Project 7.6
Do some research on the length-to-width ratios of the packaging of common household items. Form some conclusions. Find some examples of the golden ratio in art. Do some research on dynamic symmetry.
References:
Philip J. Davis and Reuben Hersh, The Mathematical Experience (Boston: Houghton Mifflin Company, 1981), pp. 168-171
H. E. Huntley, The Divine Proportion: A Study in Mathematical Beauty (New York: Dover Publications, 1970).
Project 7.7
In Example 2 Section 7.6, we assumed the width of the Parthenon to be 101 ft and found the height to be 62.4 (assuming the golden ratio). If you worked Problem 8, you assumed the height to be 60 ft and found the width using the golden ratio to be 97 ft. Are the numbers from Example 2 and from Problem 11 consistent? Can you draw any conclusions?
References:
George Markowsky, “Misconceptions About the Golden Ratio,” The College Mathematics Journal, January 1992.
Project 7.8
What is the golden ratio?
What is the silver ratio? Write a paper on the silver ratio.
Project 7.9
Write a paper on perspective. How are three-dimensional objects represented in two dimensions?
References:
Mathematics and Perspective
http://mathforum.org/sum95/math_and/perspective/perspect.html
Morris Kline, Mathematics, a Cultural Approach (Reading, MA: Addison-Wesley, 1962), Chapters 10-11.

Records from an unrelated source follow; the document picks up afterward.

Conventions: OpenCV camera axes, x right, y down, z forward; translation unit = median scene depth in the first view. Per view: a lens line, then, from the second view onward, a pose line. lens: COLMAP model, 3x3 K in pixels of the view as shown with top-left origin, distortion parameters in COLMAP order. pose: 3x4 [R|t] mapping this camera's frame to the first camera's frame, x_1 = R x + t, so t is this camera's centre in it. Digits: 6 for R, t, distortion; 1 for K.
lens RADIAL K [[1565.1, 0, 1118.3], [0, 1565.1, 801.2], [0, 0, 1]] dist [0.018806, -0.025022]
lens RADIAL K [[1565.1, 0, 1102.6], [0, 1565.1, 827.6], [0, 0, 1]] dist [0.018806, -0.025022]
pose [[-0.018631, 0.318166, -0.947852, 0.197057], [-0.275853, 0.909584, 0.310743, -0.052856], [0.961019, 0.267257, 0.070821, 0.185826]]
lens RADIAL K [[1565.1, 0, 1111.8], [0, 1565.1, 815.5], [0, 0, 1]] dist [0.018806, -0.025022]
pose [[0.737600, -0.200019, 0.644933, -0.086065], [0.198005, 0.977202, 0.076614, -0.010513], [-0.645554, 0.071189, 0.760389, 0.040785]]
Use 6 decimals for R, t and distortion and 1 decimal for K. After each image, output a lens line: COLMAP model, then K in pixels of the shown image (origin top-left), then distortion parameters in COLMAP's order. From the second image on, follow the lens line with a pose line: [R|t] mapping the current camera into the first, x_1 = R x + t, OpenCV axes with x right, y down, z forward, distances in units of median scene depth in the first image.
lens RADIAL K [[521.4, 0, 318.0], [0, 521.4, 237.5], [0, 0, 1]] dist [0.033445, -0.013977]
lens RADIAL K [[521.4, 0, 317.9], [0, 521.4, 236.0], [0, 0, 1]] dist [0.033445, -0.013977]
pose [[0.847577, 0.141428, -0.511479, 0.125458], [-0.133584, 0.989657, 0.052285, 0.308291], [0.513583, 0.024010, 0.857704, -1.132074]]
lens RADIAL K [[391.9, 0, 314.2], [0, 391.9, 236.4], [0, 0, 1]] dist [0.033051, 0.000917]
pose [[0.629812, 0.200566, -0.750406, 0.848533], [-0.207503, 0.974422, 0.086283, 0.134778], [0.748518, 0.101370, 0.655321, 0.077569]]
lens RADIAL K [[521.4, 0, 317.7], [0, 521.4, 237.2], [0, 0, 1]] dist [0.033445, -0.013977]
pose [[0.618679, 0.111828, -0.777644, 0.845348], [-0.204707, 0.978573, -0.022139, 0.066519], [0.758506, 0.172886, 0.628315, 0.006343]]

C. Stanley Ogilvy, Excursions in Geometry(New York: Oxford University Press, 1969), Chapter 7.
Project 7.10
Is there a “best” rectangle. If you like to do origami, which size paper best suits your needs? What are “standard” sizes for paper?
Project 7.11
The discovery and acceptance of non-Euclidean geometries had an impact on all of our thinking about the nature of scientific truth. Can we ever know truth in general? Write a paper on the nature of scientific laws, the nature of an axiomatic system, and the implications of non-Euclidean geometries.
Project 7.12
Find the one composite number in the following set:
31
331
3331
33331
333331
3333331
33333331
333333331